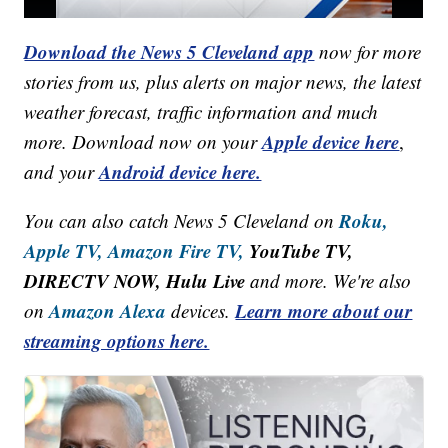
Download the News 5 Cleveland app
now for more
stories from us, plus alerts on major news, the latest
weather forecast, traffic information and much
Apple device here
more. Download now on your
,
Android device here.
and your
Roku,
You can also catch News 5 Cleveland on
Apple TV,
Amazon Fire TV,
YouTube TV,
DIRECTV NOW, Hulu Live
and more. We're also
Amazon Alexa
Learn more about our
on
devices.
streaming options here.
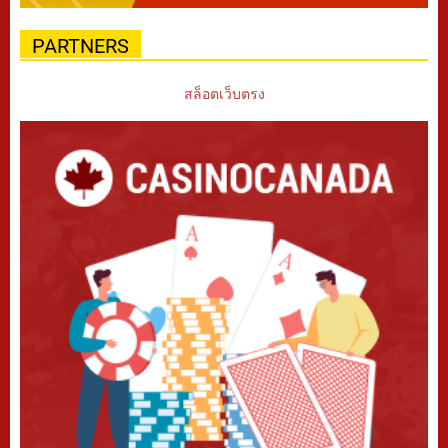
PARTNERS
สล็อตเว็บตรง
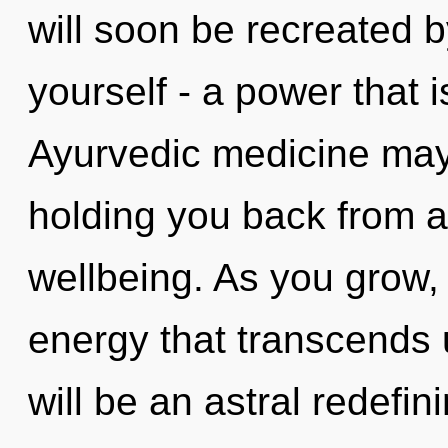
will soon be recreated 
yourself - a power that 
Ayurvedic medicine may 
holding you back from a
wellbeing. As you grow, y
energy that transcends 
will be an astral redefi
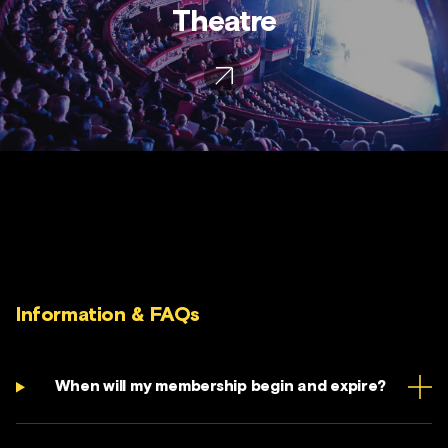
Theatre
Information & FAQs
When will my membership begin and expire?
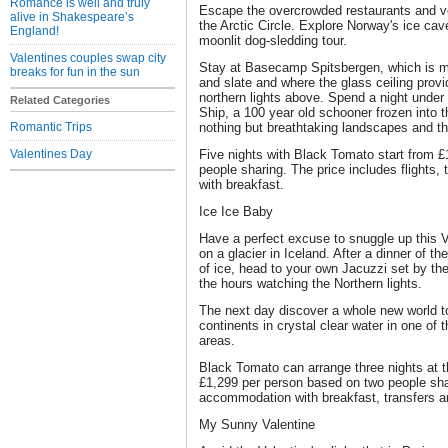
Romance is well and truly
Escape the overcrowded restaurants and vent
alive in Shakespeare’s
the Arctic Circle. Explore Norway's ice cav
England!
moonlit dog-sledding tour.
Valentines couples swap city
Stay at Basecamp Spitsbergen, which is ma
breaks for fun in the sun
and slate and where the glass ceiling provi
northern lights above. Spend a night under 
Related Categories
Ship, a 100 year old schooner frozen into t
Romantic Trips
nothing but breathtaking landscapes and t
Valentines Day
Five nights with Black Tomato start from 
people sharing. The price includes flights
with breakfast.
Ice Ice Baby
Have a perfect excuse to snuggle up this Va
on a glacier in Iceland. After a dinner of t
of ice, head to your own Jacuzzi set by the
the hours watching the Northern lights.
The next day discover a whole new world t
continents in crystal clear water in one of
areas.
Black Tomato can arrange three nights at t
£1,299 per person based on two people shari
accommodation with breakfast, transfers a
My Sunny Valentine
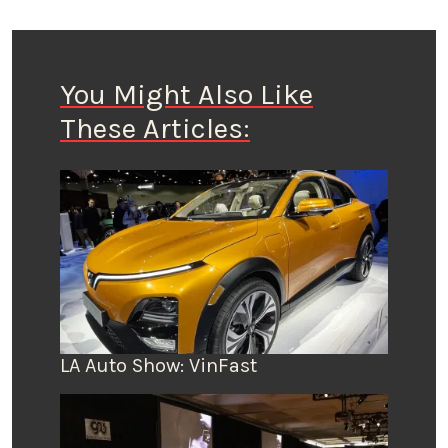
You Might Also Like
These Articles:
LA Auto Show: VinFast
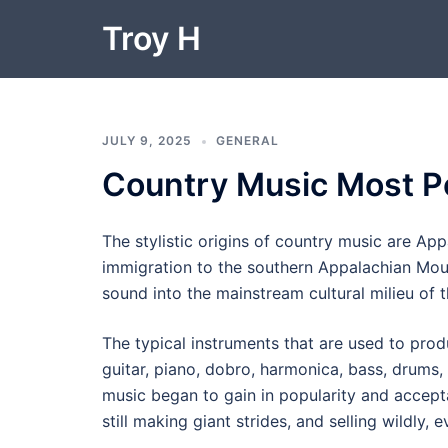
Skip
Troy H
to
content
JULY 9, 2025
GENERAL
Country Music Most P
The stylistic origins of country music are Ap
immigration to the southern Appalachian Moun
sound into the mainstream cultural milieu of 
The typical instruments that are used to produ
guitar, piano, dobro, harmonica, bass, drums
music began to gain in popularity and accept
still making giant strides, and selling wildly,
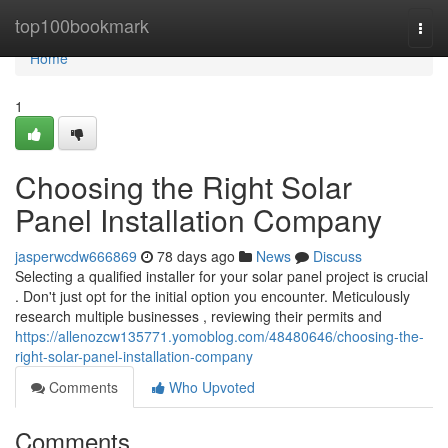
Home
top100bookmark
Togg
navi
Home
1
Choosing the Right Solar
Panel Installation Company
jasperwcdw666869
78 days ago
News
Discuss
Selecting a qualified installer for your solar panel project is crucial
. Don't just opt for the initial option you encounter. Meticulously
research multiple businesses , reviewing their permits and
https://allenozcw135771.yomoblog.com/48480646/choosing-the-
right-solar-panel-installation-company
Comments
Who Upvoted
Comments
----------
• **Work item**:
Pull every line of text from the data above and reproduce it word for word, in its original order. Leave the pictures out of your answer.

• **Solution below**:
Download the News 5 Cleveland app
now for more
stories from us, plus alerts on major news, the latest
weather forecast, traffic information and much
Apple device here
more. Download now on your
,
Android device here.
and your
Roku,
You can also catch News 5 Cleveland on
Apple TV,
Amazon Fire TV,
YouTube TV,
DIRECTV NOW, Hulu Live
and more. We're also
Amazon Alexa
Learn more about our
on
devices.
streaming options here.
PARTNERS
สล็อตเว็บตรง
will soon be recreated 
yourself - a power that 
Ayurvedic medicine may 
holding you back from a
wellbeing. As you grow, y
energy that transcends 
will be an astral redefi
Theatre
Information & FAQs
When will my membership begin and expire?
Romance is well and truly
Escape the overcrowded restaurants and vent
alive in Shakespeare’s
the Arctic Circle. Explore Norway's ice cav
England!
moonlit dog-sledding tour.
Valentines couples swap city
Stay at Basecamp Spitsbergen, which is ma
breaks for fun in the sun
and slate and where the glass ceiling provi
northern lights above. Spend a night under 
Related Categories
Ship, a 100 year old schooner frozen into t
Romantic Trips
nothing but breathtaking landscapes and t
Valentines Day
Five nights with Black Tomato start from 
people sharing. The price includes flights
with breakfast.
Ice Ice Baby
Have a perfect excuse to snuggle up this Va
on a glacier in Iceland. After a dinner of t
of ice, head to your own Jacuzzi set by the
the hours watching the Northern lights.
The next day discover a whole new world t
continents in crystal clear water in one of
areas.
Black Tomato can arrange three nights at t
£1,299 per person based on two people shari
accommodation with breakfast, transfers a
My Sunny Valentine
You Might Also Like
These Articles:
LA Auto Show: VinFast
Skip
Troy H
to
content
JULY 9, 2025
GENERAL
Country Music Most P
The stylistic origins of country music are Ap
immigration to the southern Appalachian Moun
sound into the mainstream cultural milieu of 
The typical instruments that are used to produ
guitar, piano, dobro, harmonica, bass, drums
music began to gain in popularity and accept
still making giant strides, and selling wildly,
Home
top100bookmark
Togg
navi
Home
1
Choosing the Right Solar
Panel Installation Company
jasperwcdw666869
78 days ago
News
Discuss
Selecting a qualified installer for your solar panel project is crucial
. Don't just opt for the initial option you encounter. Meticulously
research multiple businesses , reviewing their permits and
https://allenozcw135771.yomoblog.com/48480646/choosing-the-
right-solar-panel-installation-company
Comments
Who Upvoted
Comments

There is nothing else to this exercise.